Это и в самом деле было страшно и очень приятно. Тогда он испугался. Упал на колени в укрытии, в котором находился, обжегся о крапиву, но не почувствовал ожога, потому что все его существо переживало новое, неповторимое ощущение, которое и в самом деле не повторилось больше никогда, разве только проблесками вместе с Ольгой и теперь, через много-много лет, закрутило его огромной, выросшей до неба волной.
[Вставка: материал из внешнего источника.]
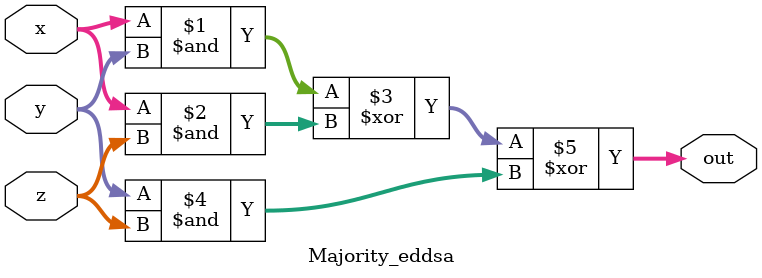
<source format=v>

`timescale 1ns / 1ps



module sha2_round_eddsa # (
    parameter WIDTH = 32,
    parameter MODE = 256
    )(
    input wire [WIDTH-1:0] a,
    input wire [WIDTH-1:0] b,
    input wire [WIDTH-1:0] c,
    input wire [WIDTH-1:0] d,
    input wire [WIDTH-1:0] e,
    input wire [WIDTH-1:0] f,
    input wire [WIDTH-1:0] g,
    input wire [WIDTH-1:0] h,
    output wire [WIDTH-1:0] a_out,
    output wire [WIDTH-1:0] b_out,
    output wire [WIDTH-1:0] c_out,
    output wire [WIDTH-1:0] d_out,
    output wire [WIDTH-1:0] e_out,
    output wire [WIDTH-1:0] f_out,
    output wire [WIDTH-1:0] g_out,
    output wire [WIDTH-1:0] h_out,
    input wire [WIDTH-1:0] W,
    input wire [WIDTH-1:0] K
    );
    
    wire    [WIDTH-1:0] out_1; 
    wire    [WIDTH-1:0] out_2;
    wire    [WIDTH-1:0] out_3;
    wire    [WIDTH-1:0] out_4; 
    wire    [WIDTH-1:0] T1;
    wire    [WIDTH-1:0] T2;
    
    generate 
        if(MODE == 224 | MODE == 256) begin
            eps_1_eddsa #(.SIZE(WIDTH)) eps1_eddsa (.x(e), .out(out_1));
            Choice_eddsa #(.SIZE(WIDTH)) Ch_eddsa (.x(e), .y(f), .z(g), .out(out_2));
            eps_0_eddsa #(.SIZE(WIDTH)) eps0_eddsa (.x(a), .out(out_3));
            Majority_eddsa #(.SIZE(WIDTH)) Mj_eddsa (.x(a), .y(b), .z(c), .out(out_4));
        end
        else if(MODE == 384 | MODE == 512) begin
            eps_1_512_eddsa #(.SIZE(WIDTH)) eps1_eddsa (.x(e), .out(out_1));
            Choice_eddsa #(.SIZE(WIDTH)) Ch_eddsa (.x(e), .y(f), .z(g), .out(out_2));
            eps_0_512_eddsa #(.SIZE(WIDTH)) eps0_eddsa (.x(a), .out(out_3));
            Majority_eddsa #(.SIZE(WIDTH)) Mj_eddsa (.x(a), .y(b), .z(c), .out(out_4));
        end
    endgenerate
    
    assign T1 = out_1 + out_2 + h + W + K;
    assign T2 = out_3 + out_4;
    
    assign a_out = T1 + T2;
    assign b_out = a;
    assign c_out = b;
    assign d_out = c;
    assign e_out = d + T1;
    assign f_out = e;
    assign g_out = f;
    assign h_out = g;
    
endmodule

module Choice_eddsa # (
    parameter SIZE = 32
    )(
    input wire [SIZE-1:0] x,
    input wire [SIZE-1:0] y,
    input wire [SIZE-1:0] z,
    output wire [SIZE-1:0] out
    );
    
    assign out = (x & y) ^ (~x & z);
endmodule

module Majority_eddsa # (
    parameter SIZE = 32
    )(
    input wire [SIZE-1:0] x,
    input wire [SIZE-1:0] y,
    input wire [SIZE-1:0] z,
    output wire [SIZE-1:0] out
    );
    
    assign out = (x & y) ^ (x & z) ^ (y & z);
endmodule
</source>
– Я не на шутку испугался, – хмыкнул Рыбкин. – А потом меня научили добиваться этого механическим способом. И я стал обычным ребенком.
– И вырос в необычного дядю, – пробормотала Саша. – А ты наркотики пробовал?
– Пробовал, – кивнул Рыбкин. – В армии. Сослуживцы облепили печку в казарме, раскатывали в пальцах что-то такое вроде смолы, черное, кажется, это была анаша. Не знаю. Забивали в сигарету и курили. Ну и я попробовал.
– И как? – подняла она брови.
– Никак, – пожал он плечами. – Я ж не курю. Может, затягиваться надо было, а не во рту дым гонять. Короче, меня не проняло. Ребята закатывались от хохота, а я смеялся, потому что смотрел на них. И всем было хорошо. Настолько, насколько может быть хорошо в армии.
– А почему ты не спрашиваешь у меня, как это было впервые со мной? – спросила Сашка.
– С наркотиками? – не понял он.
– Нет, – она показала ему язык. – Как я впервые кончила.
– А я не хочу ничего знать про то, как было, – ответил Рыбкин. – Я хочу все знать про то, как есть.
– И даже не спросишь у меня, в чем твоя необычность? – прищурилась Сашка. – Я ведь сказала, что ты вырос в необычного дядю.
– Если во мне и есть какое-то своеобразие, то его источник ты, – улыбнулся Рыбкин.
– Ты хвастун и хитрец, – засмеялась Сашка, сползла с рыбкинского естества, изогнулась, взяла его в руку, легла щекой Рыбкину на бедро и стала рассматривать его достоинство.
– Знаешь, – она говорила это как будто не самому Рыбкину, а его части. – Когда я еще была девчонкой. Ну, ребенком. Лет в двенадцать или тринадцать, не помню. Я ехала в трамвае. Там была давка и за мной стоял какой-то дед. Я даже не знаю, может быть, это тогда мне казалось, что он был дедом. Может, ему было лет сорок. Мне тогда и те, кому за двадцать, казались безнадежными стариками. Ну и я случайно коснулась его. Там.
– Коснулась там? – не понял Рыбкин.
– Случайно, – подмигнула она уже самому Рыбкину. – Могу повторить по слогам. Слу-чай-но! К счастью, не резко, вот было бы стыдно или ужасно, если бы он согнулся от боли. Хотя, наверное, его и легкое прикосновение обескуражило. Я не поняла, я вылетела из этого трамвая, как ошпаренная. А перед этим просто согнулась, чтобы поднять сумку, я ее поставила на пол, и одновременно потянулась к волосам, чтобы поправить локон, ну и рукой попала в это самое. Через штаны, конечно.
– И как впечатление? – спросил Рыбкин.
– Да кошмар, – вытаращила она глаза. – Он был мягкий! То есть – совсем! Вот уж чего я не ожидала… Я-то думала…
– Обычно так и бывает, – сказал ей Рыбкин.
– Теперь-то я уж это знаю, – надула она губы. – Но тогда…
– А вот если бы ты коснулась его через пять минут, – он прищурился.
– Не смешно! – погрозила она ему его частью и взяла ее в рот…
…
А что, если он ее никогда не найдет? Что, если это был мираж? Проблеск? Видение? Обманка? Сверкающая чешуйка проплывшей мимо рыбы? Как это было в том фильме[11]… Черт, он же ходил на него вместе с Сашкой. Странно, что он еще шел в том кинотеатре через четыре года после премьеры. А Сашка еще смеялась, когда он взял билеты на последний ряд. Мол, это слишком даже для нее, а для Рыбкина-то и просто хулиганство. Они что, все еще подростки? Переростки, смеялся в ответ Рыбкин. Что там было на экране? Впрочем какая разница, он же не смотрел на экран, он смотрел только на Сашку. Но что он слышал?